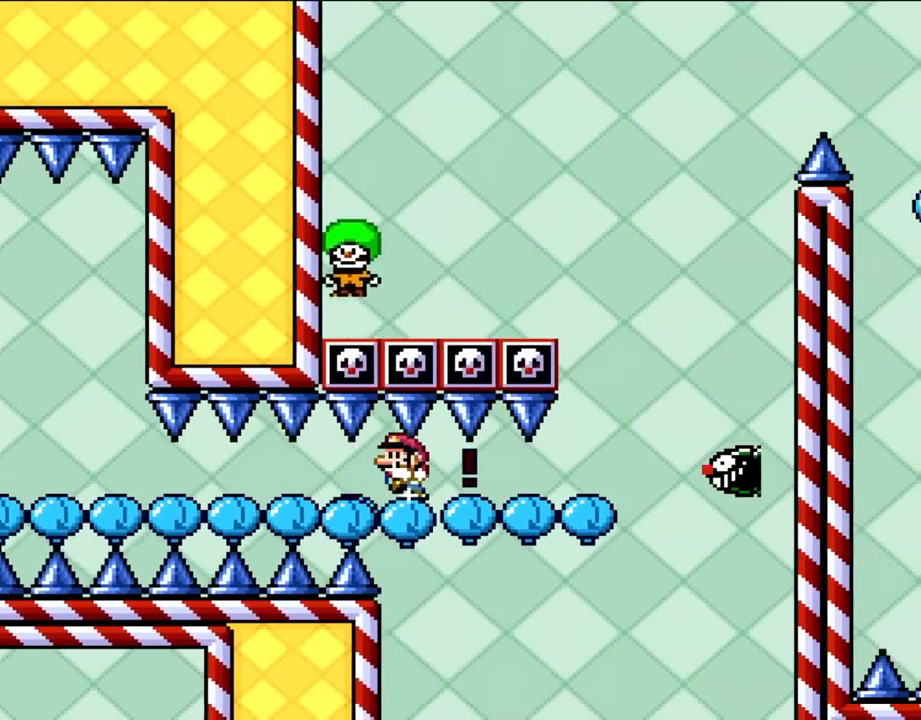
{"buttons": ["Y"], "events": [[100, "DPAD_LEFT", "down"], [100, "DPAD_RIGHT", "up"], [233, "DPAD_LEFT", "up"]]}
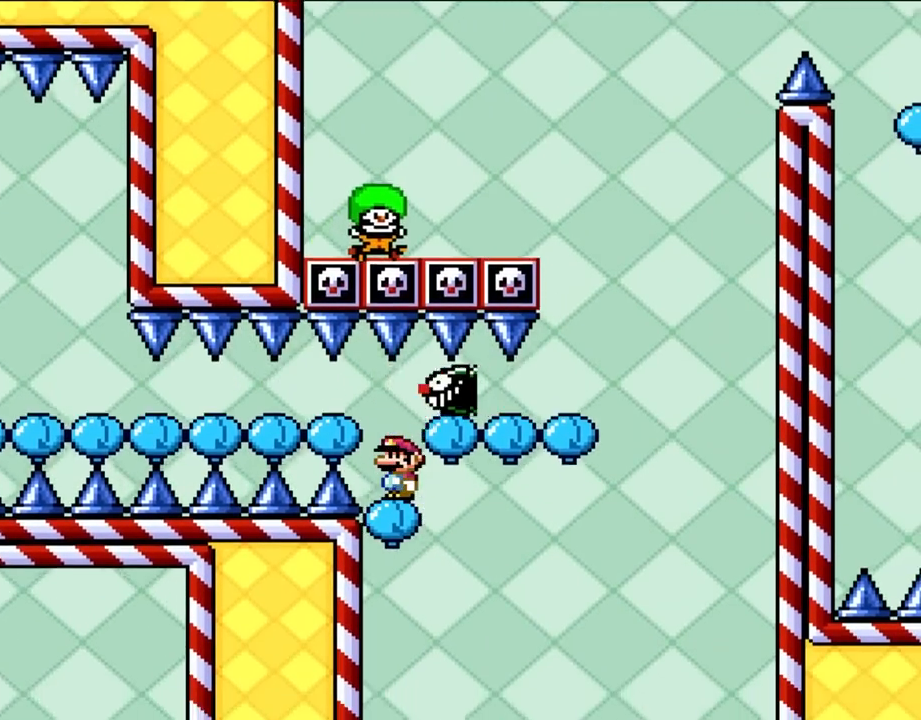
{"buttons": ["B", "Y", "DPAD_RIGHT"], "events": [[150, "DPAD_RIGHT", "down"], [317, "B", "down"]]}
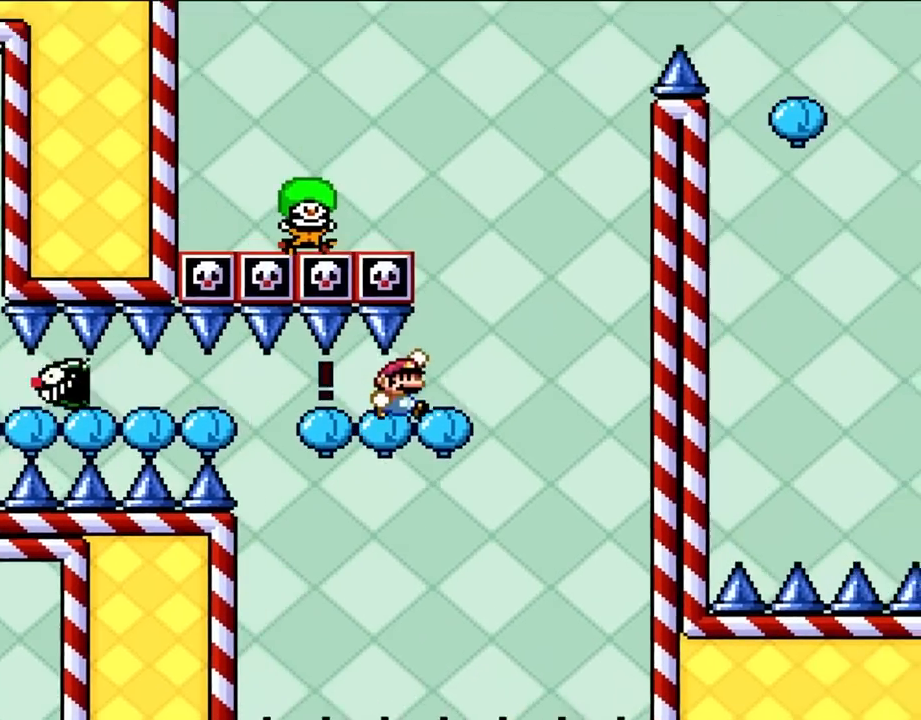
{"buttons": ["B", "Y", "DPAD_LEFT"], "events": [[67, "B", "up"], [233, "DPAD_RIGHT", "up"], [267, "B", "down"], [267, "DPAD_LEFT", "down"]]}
---
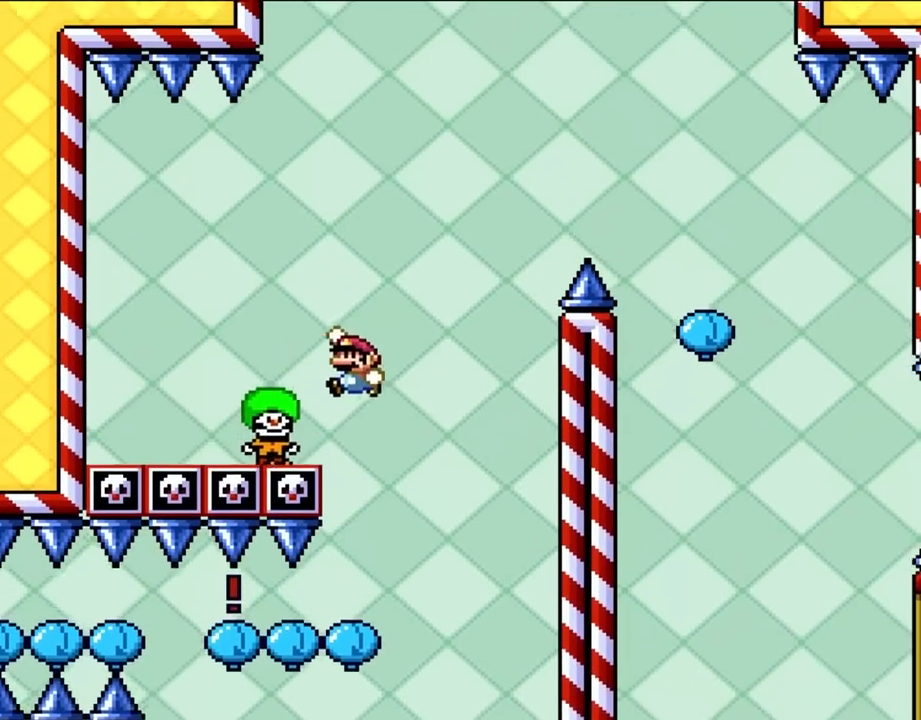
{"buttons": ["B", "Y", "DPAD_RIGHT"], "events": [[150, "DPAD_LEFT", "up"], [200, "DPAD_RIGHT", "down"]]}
* * *
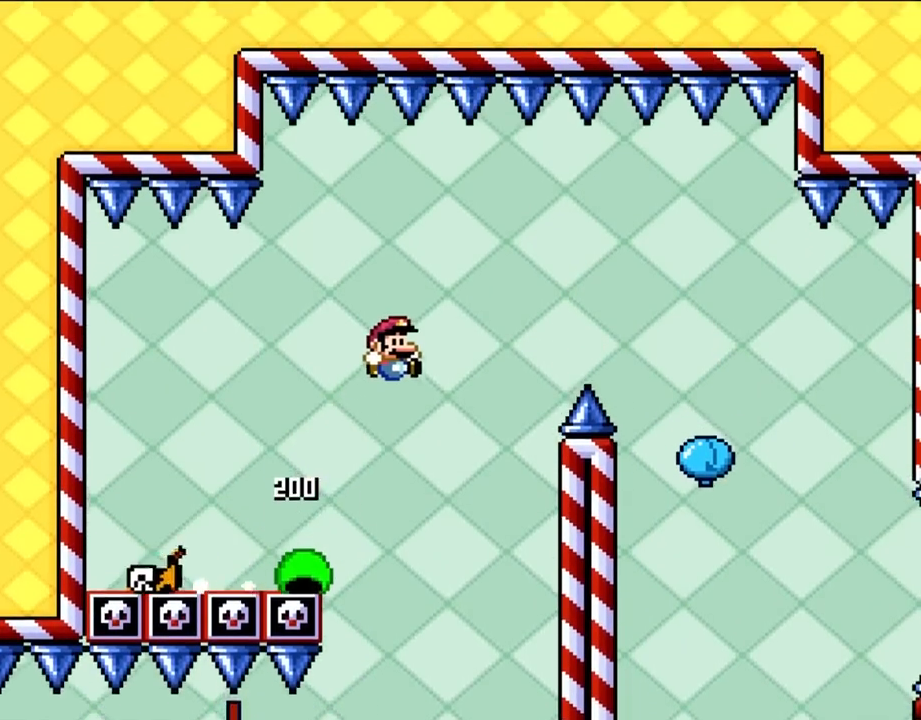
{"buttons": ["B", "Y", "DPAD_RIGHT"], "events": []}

=== What you will do ===
Pull every line containing "down" from the entries above and copy it.

=== Task response ===
{"buttons": ["Y"], "events": [[100, "DPAD_LEFT", "down"], [100, "DPAD_RIGHT", "up"], [233, "DPAD_LEFT", "up"]]}
{"buttons": ["B", "Y", "DPAD_RIGHT"], "events": [[150, "DPAD_RIGHT", "down"], [317, "B", "down"]]}
{"buttons": ["B", "Y", "DPAD_LEFT"], "events": [[67, "B", "up"], [233, "DPAD_RIGHT", "up"], [267, "B", "down"], [267, "DPAD_LEFT", "down"]]}
{"buttons": ["B", "Y", "DPAD_RIGHT"], "events": [[150, "DPAD_LEFT", "up"], [200, "DPAD_RIGHT", "down"]]}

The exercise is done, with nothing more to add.